Wishfull thinking, eh?
I think your opinions are very good, Gregm. I also am particularly enchanted with the sound of the Lowthers, and should have mine mounted in a cabinets I am building within a month or so. The speakers that Audio Note Kondo Japan was running at HE2004 were very much as you described, and they sounded fabulous to my ears.

You may or may not know that Bud Fried was the original importer of Lowther (also true of Quad), and when I spoke to him recently about speaker projects I was working on for fun, I mentioned them. I expected him to tear them up, but he recalled an anecdote from long ago where a dear friend of his bought some very expensive AR speakers, and they both found out that they could just not do justice to the piano, which the Lowthers had always handled with aplomb.

Piano is PARTICULARLY important to Bud, as his wife Jane is a pianist. He still holds the Lowthers in extremely high regard. Believe me, if Bud doesn't rip something, it's a compliment. If he praises it, it's more than a tribute to how good a component actually is.
Trelja...The system you describe can cross over to the "Midrange" driver at 200 Hz because it is a 6.5 inch ubit, which I would not describe as a midrange driver. I would describe the system as a 8 inch subwoofer that can be crossed over at 200 Hz because it is so small, plus a two-way system. Not a bad idea. I have advocated running the subwoofer up to a higher than usual crossover frequency if it can hack it. Takes the heavy lifting out of the main system.

One reason to keep the woofer/midrange crossover higher than what you suggest is the electrical values of crossover network components necessary for subwoofer-like frequencies. Expensive, and bulky.
Eldartford, may I direct you to the comment which Andy2 makes in the heading of this thread? The statement is that "expensive" speakers tend to use smaller midrange drivers.

By the way, why don't you feel a 6.5" driver is not a midrange? Anyway, you could cross a 5.25" or 4" at 200 Hz without issue.

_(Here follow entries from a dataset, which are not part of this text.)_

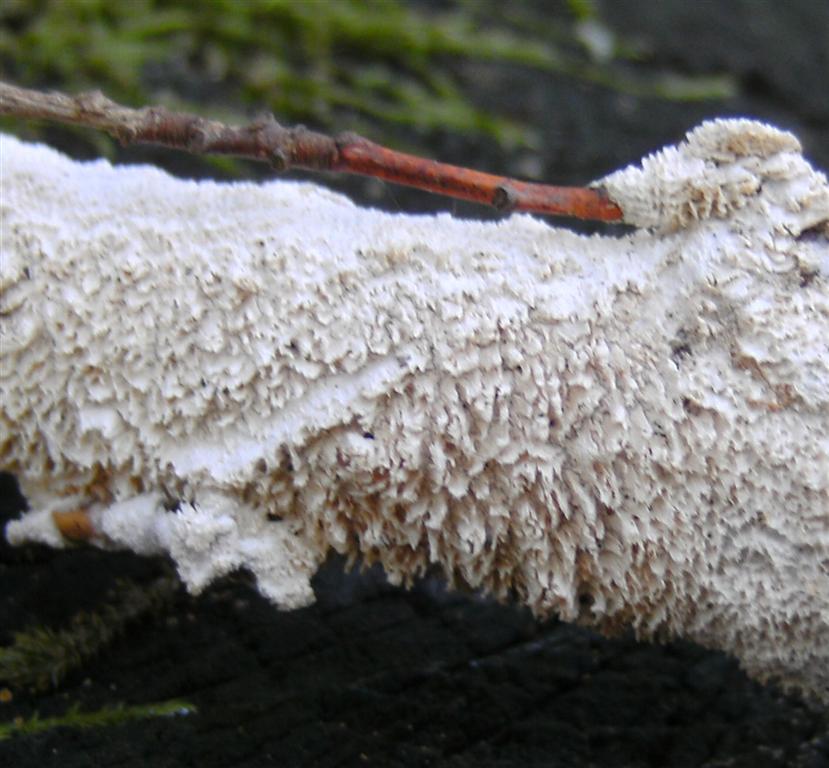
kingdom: Fungi
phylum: Basidiomycota
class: Agaricomycetes
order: Hymenochaetales
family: Schizoporaceae
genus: Schizopora
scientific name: Schizopora paradoxa
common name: hvid tandsvamp
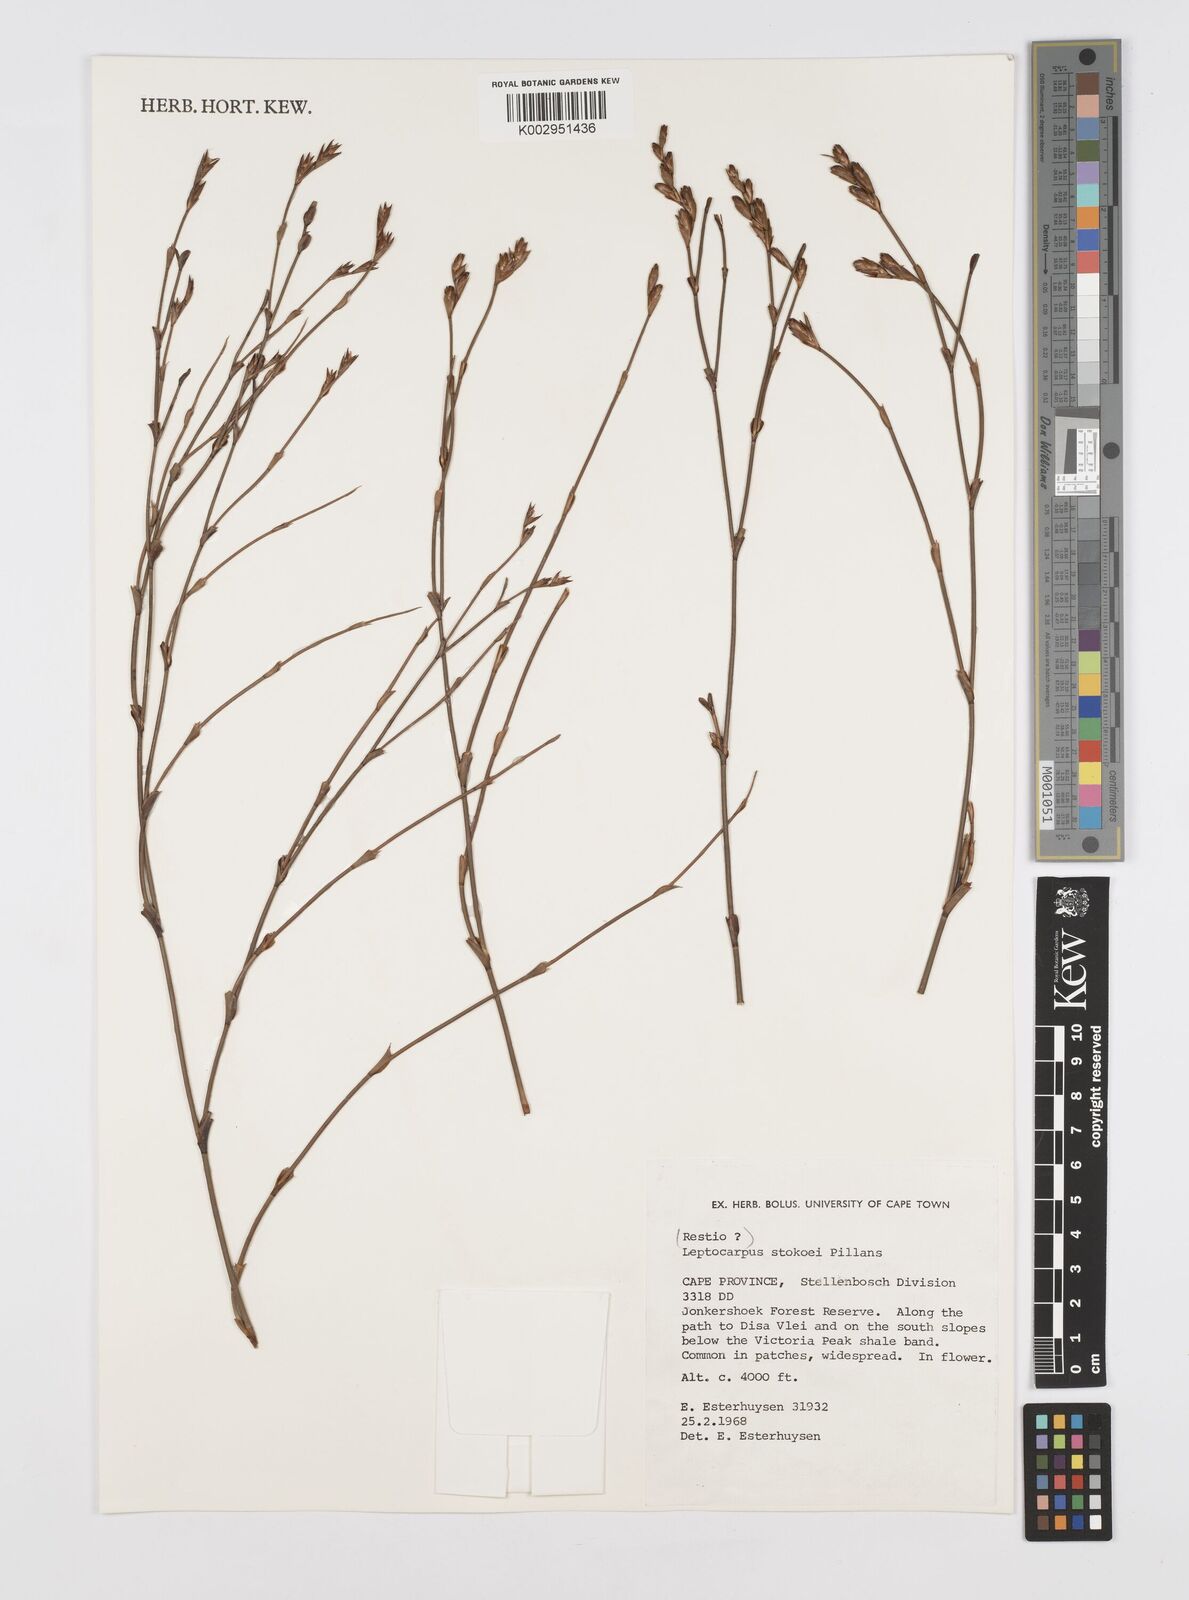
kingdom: Plantae
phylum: Tracheophyta
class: Liliopsida
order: Poales
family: Restionaceae
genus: Restio
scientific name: Restio pillansii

While I am one of the biggest audio cheapskates here, I have difficulty in grasping how 150 mF of capacitance and 3.0 mH of inductance (200 Hz crossover) is too expensive for audio. Particularly, expensive speakers. This when for the same money (less than $200 for topflight components - 10 gauge North Creek coils and their better caps), an interconnect would never even be considered a serious cable.

For me, it's a no brainer sticking this kind of money into a crossover. It makes more sense to me than cable, shelves, isolation devices, tweaks, etc. But, then I am a speaker guy...

Now, bulky IS where I will agree with you. I personally have had serious concerns in putting components this large in a Transmission Line, but for the sealed or ported speaker with the kind of size that is required to run this type of crossover, I believe could site them fine.